### Consegna 1
Ripeti parola per parola il passo del testo su Sam Havadtoy che comincia con "Grattacielo Pirelli, Milano" e prosegue fino a "di Arturo Schwarz.".
### Consegna 2
Aggiorna le righe dell'elenco dall'inizio fino alla riga che contiene "Lodge Boutique Hotel】", compresa, mettendo "Ucrânia" al posto di "Rússia" e lasciando tutto il resto invariato.

Grattacielo Pirelli, Milano

Enigmas. Le immagini delle tele di Havadtoy, che appaiono "astratte", non sono affatto tali. Esse sono "un'immagine del mondo interiore spirituale", ovvero hanno sempre un carattere autobiografico ed introspettivo. A cura di Arturo Schwarz.


comunicato stampa

Presentazione di Arturo Schwarz

Sam Havadtoy, ovvero la presenza dell’invisibile. Sam Havadtoy è un personaggio particolare, dalla carriera – se di carriera si può parlare – altrettanto singolare. E’ nato a Londra 59 anni fa, ma è cresciuto nell’Ungheria allora stalinista. Nel 1956, quando aveva 4 anni, il padre decise infatti di tornare nel proprio paese d’origine, prima che il sollevamento popolare fosse schiacciato dai carri armati russi. Ebbe un’infanzia povera e infelice. Sam ricorda che, essendo il minore di tre fratelli, dormiva con le lunghe gambe che sporgevano da una culla che la madre aveva preso in prestito, ma che era troppo piccola per lui. I genitori divorziarono e Sam finì in un orfanotrofio, insieme ai fratelli abbandonati dal padre. Da qui scapparono per andare a vivere, in condizioni molto precarie, con la madre.

Voci da una raccolta
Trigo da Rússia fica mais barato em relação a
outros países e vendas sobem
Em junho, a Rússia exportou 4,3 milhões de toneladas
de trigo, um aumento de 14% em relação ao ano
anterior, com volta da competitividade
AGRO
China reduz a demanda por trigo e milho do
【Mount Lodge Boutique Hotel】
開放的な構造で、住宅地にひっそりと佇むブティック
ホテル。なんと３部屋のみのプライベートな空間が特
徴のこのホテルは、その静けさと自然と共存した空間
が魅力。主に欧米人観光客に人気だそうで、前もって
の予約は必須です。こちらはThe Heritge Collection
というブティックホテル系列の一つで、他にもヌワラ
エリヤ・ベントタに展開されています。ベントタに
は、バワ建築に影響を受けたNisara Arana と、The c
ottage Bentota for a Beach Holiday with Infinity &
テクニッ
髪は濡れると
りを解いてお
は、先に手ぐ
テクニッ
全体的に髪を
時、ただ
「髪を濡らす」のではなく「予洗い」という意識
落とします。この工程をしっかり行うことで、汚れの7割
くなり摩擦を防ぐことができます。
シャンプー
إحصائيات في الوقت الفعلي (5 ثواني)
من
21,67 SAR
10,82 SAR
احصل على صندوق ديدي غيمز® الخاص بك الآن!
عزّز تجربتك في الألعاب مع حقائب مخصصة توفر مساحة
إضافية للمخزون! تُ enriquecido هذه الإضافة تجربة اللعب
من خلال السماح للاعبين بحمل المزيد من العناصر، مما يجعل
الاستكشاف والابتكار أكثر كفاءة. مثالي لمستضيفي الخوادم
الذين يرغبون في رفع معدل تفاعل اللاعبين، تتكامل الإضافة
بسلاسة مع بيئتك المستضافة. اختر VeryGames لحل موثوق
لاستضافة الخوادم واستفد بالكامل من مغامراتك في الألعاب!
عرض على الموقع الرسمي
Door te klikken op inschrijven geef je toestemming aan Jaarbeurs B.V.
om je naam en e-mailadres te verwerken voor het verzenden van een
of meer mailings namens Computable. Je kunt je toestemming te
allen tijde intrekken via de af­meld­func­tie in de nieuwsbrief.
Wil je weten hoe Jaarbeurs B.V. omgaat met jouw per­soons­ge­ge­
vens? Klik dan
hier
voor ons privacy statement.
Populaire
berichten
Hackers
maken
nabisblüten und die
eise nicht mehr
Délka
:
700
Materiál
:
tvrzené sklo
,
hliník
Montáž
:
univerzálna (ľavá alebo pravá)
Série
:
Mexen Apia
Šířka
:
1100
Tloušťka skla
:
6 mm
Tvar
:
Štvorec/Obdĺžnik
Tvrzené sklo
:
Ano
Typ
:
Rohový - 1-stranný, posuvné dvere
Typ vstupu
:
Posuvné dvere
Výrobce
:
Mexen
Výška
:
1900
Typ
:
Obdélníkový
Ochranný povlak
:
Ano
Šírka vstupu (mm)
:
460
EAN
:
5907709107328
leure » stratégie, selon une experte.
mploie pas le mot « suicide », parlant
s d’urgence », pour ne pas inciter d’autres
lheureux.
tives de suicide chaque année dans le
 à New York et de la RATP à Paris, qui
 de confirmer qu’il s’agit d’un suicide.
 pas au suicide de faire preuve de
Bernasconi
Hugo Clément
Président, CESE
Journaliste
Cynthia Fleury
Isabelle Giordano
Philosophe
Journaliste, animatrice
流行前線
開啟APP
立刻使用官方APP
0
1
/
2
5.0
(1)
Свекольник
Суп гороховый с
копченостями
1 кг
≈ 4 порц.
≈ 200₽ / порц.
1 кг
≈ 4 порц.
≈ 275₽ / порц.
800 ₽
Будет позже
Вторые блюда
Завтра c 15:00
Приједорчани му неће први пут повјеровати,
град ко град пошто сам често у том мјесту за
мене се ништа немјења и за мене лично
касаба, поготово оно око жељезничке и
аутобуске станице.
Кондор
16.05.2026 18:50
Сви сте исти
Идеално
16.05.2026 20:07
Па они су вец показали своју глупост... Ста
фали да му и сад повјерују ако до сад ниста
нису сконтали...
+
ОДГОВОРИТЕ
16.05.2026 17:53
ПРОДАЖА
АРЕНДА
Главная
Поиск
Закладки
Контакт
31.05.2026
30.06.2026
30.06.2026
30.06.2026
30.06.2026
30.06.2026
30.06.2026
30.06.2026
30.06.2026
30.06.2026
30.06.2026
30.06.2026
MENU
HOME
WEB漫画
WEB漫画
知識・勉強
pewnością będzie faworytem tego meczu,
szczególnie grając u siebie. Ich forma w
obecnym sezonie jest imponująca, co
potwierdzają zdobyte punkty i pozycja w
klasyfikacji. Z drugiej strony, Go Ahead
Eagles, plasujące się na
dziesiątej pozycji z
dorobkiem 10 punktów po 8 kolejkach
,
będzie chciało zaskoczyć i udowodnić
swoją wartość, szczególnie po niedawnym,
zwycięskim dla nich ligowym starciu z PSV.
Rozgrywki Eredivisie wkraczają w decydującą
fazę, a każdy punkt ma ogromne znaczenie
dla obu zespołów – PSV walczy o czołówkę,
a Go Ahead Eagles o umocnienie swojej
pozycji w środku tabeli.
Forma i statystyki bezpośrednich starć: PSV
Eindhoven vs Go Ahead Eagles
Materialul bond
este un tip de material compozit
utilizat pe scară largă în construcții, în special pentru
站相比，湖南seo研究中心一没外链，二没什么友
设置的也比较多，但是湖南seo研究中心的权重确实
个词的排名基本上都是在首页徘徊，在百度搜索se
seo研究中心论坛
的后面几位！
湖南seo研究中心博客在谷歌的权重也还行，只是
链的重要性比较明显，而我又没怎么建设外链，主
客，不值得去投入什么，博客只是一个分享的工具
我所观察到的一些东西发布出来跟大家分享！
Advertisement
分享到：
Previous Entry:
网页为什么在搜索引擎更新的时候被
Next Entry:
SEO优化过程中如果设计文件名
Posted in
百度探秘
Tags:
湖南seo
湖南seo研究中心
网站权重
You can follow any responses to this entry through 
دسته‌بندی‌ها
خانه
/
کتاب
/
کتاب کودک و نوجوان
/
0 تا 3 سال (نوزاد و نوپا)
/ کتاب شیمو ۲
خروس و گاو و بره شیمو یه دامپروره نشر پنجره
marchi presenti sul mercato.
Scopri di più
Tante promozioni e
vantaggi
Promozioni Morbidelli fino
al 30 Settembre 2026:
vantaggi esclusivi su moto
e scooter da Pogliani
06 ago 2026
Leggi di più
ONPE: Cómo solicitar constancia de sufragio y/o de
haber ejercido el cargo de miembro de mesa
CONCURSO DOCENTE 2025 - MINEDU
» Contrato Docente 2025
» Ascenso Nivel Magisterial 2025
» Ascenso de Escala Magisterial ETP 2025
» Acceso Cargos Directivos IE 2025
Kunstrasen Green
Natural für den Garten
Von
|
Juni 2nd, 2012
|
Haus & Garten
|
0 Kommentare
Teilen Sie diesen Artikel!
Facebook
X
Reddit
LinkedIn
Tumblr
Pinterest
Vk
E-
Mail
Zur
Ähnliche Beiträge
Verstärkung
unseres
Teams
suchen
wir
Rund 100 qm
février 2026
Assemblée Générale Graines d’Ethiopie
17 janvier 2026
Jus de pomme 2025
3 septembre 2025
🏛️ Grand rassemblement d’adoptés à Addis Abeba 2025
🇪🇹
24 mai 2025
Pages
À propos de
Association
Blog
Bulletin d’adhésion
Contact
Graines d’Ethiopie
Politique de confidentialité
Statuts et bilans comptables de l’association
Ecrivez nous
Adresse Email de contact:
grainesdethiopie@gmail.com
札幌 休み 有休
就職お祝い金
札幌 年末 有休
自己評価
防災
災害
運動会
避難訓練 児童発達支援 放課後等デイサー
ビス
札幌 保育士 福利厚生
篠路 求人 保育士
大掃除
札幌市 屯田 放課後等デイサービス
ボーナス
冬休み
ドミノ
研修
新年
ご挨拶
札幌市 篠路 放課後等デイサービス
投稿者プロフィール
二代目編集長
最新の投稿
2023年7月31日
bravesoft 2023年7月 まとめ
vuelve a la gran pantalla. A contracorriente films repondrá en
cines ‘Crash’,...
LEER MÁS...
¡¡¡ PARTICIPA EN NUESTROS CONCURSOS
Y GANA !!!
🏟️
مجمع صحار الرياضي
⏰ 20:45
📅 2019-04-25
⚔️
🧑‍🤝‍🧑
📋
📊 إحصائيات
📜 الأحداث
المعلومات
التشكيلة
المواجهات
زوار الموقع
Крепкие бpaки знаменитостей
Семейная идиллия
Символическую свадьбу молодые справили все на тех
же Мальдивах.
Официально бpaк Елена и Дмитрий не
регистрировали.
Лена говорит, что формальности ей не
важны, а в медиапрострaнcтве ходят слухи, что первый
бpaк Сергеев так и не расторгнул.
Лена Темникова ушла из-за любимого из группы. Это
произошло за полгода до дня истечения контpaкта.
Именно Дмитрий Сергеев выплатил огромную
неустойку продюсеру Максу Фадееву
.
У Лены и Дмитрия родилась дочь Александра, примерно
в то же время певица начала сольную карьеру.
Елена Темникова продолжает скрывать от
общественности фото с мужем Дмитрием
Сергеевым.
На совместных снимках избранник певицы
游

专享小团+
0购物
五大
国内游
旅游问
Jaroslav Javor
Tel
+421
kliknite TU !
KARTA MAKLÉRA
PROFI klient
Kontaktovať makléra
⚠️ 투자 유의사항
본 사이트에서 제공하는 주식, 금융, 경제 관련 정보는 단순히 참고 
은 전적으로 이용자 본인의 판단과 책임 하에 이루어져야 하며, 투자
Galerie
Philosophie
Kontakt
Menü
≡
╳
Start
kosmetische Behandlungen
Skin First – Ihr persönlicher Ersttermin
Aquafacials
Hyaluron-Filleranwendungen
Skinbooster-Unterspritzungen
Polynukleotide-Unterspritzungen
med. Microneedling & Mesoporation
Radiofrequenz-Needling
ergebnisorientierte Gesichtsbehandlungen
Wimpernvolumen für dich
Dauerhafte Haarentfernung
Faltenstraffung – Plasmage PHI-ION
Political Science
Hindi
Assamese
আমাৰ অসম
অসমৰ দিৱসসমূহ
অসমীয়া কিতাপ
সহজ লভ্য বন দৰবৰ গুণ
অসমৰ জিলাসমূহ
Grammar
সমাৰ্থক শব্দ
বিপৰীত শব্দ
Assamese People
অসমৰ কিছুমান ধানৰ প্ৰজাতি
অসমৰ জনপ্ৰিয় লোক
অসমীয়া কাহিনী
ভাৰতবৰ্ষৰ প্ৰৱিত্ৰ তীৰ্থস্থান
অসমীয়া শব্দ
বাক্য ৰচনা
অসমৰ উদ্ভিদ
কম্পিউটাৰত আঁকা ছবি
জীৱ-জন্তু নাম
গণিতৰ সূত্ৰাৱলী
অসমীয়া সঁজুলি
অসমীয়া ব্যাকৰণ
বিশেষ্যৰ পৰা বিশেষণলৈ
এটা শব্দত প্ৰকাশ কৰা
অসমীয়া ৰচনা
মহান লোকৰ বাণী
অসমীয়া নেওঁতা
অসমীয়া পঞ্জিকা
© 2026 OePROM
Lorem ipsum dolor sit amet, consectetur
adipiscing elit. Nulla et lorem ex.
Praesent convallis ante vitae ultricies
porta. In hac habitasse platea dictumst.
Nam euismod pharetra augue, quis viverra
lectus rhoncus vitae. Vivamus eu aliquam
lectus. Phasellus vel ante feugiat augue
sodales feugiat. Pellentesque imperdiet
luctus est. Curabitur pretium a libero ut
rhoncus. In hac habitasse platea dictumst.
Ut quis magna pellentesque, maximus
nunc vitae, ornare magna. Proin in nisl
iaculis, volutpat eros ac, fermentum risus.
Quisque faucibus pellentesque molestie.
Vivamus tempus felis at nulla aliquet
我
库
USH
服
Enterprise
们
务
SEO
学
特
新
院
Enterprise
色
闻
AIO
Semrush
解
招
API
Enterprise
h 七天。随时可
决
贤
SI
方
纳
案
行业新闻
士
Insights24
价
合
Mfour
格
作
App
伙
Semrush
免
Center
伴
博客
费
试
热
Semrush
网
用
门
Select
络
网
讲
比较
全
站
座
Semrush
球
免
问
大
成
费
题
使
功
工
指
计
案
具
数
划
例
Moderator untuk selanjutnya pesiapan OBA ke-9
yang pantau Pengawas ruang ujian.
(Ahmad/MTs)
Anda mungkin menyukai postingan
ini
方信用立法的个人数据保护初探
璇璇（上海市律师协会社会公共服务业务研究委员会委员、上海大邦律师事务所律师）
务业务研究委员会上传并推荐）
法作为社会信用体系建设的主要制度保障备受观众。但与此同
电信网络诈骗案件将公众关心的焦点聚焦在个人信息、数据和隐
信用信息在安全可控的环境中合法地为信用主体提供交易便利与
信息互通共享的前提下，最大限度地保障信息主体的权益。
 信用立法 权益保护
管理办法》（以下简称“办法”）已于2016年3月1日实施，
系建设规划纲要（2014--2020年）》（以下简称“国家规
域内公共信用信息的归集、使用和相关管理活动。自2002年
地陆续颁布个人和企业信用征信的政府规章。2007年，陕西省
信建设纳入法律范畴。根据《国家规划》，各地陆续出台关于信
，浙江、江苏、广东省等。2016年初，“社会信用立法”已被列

### Soluzione scritta 1
Grattacielo Pirelli, Milano

Enigmas. Le immagini delle tele di Havadtoy, che appaiono "astratte", non sono affatto tali. Esse sono "un'immagine del mondo interiore spirituale", ovvero hanno sempre un carattere autobiografico ed introspettivo. A cura di Arturo Schwarz.

### Soluzione scritta 2
Trigo da Ucrânia fica mais barato em relação a
outros países e vendas sobem
Em junho, a Ucrânia exportou 4,3 milhões de toneladas
de trigo, um aumento de 14% em relação ao ano
anterior, com volta da competitividade
AGRO
China reduz a demanda por trigo e milho do
【Mount Lodge Boutique Hotel】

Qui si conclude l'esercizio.